Aim of the task
Which lines run from the start of the data below to the line containing "cells show no"? Set them down exactly, with none added.

Exercise inputs
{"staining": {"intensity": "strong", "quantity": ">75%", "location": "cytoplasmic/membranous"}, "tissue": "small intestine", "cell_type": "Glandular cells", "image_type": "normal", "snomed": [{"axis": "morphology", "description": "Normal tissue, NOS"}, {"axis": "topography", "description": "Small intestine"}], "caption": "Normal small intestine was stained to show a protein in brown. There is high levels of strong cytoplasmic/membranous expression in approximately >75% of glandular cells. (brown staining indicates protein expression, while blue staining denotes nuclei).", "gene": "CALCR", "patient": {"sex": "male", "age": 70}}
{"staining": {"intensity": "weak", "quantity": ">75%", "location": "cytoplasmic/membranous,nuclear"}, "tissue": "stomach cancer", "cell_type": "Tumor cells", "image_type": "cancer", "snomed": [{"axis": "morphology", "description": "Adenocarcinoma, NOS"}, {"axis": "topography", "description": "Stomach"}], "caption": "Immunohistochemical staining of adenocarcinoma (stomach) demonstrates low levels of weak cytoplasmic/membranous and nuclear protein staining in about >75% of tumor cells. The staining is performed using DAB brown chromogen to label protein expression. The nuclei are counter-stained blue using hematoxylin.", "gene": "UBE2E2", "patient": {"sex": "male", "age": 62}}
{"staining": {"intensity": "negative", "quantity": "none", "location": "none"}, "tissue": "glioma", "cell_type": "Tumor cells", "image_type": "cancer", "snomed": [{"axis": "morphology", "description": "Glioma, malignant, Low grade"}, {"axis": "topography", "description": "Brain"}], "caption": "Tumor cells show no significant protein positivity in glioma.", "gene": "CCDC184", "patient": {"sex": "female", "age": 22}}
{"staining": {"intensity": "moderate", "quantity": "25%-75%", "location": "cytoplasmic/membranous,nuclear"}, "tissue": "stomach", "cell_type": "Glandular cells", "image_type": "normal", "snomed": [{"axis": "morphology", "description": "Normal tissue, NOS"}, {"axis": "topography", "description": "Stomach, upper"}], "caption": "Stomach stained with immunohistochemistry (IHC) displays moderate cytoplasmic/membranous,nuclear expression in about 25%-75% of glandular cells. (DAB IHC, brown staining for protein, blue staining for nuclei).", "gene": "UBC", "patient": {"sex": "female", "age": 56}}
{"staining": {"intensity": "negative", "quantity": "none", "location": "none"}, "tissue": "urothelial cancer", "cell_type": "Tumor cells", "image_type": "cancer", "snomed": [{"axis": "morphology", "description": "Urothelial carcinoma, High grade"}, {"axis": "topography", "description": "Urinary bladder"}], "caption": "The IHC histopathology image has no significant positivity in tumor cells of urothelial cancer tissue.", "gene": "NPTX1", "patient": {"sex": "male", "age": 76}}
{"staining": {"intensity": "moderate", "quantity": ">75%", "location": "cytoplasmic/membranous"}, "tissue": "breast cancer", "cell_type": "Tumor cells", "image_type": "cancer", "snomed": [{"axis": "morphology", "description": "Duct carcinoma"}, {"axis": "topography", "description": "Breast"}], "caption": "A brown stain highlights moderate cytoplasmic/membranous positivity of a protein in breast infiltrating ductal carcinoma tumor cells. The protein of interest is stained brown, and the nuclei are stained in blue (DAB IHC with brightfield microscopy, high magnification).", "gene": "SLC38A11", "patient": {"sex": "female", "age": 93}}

Response box
{"staining": {"intensity": "strong", "quantity": ">75%", "location": "cytoplasmic/membranous"}, "tissue": "small intestine", "cell_type": "Glandular cells", "image_type": "normal", "snomed": [{"axis": "morphology", "description": "Normal tissue, NOS"}, {"axis": "topography", "description": "Small intestine"}], "caption": "Normal small intestine was stained to show a protein in brown. There is high levels of strong cytoplasmic/membranous expression in approximately >75% of glandular cells. (brown staining indicates protein expression, while blue staining denotes nuclei).", "gene": "CALCR", "patient": {"sex": "male", "age": 70}}
{"staining": {"intensity": "weak", "quantity": ">75%", "location": "cytoplasmic/membranous,nuclear"}, "tissue": "stomach cancer", "cell_type": "Tumor cells", "image_type": "cancer", "snomed": [{"axis": "morphology", "description": "Adenocarcinoma, NOS"}, {"axis": "topography", "description": "Stomach"}], "caption": "Immunohistochemical staining of adenocarcinoma (stomach) demonstrates low levels of weak cytoplasmic/membranous and nuclear protein staining in about >75% of tumor cells. The staining is performed using DAB brown chromogen to label protein expression. The nuclei are counter-stained blue using hematoxylin.", "gene": "UBE2E2", "patient": {"sex": "male", "age": 62}}
{"staining": {"intensity": "negative", "quantity": "none", "location": "none"}, "tissue": "glioma", "cell_type": "Tumor cells", "image_type": "cancer", "snomed": [{"axis": "morphology", "description": "Glioma, malignant, Low grade"}, {"axis": "topography", "description": "Brain"}], "caption": "Tumor cells show no significant protein positivity in glioma.", "gene": "CCDC184", "patient": {"sex": "female", "age": 22}}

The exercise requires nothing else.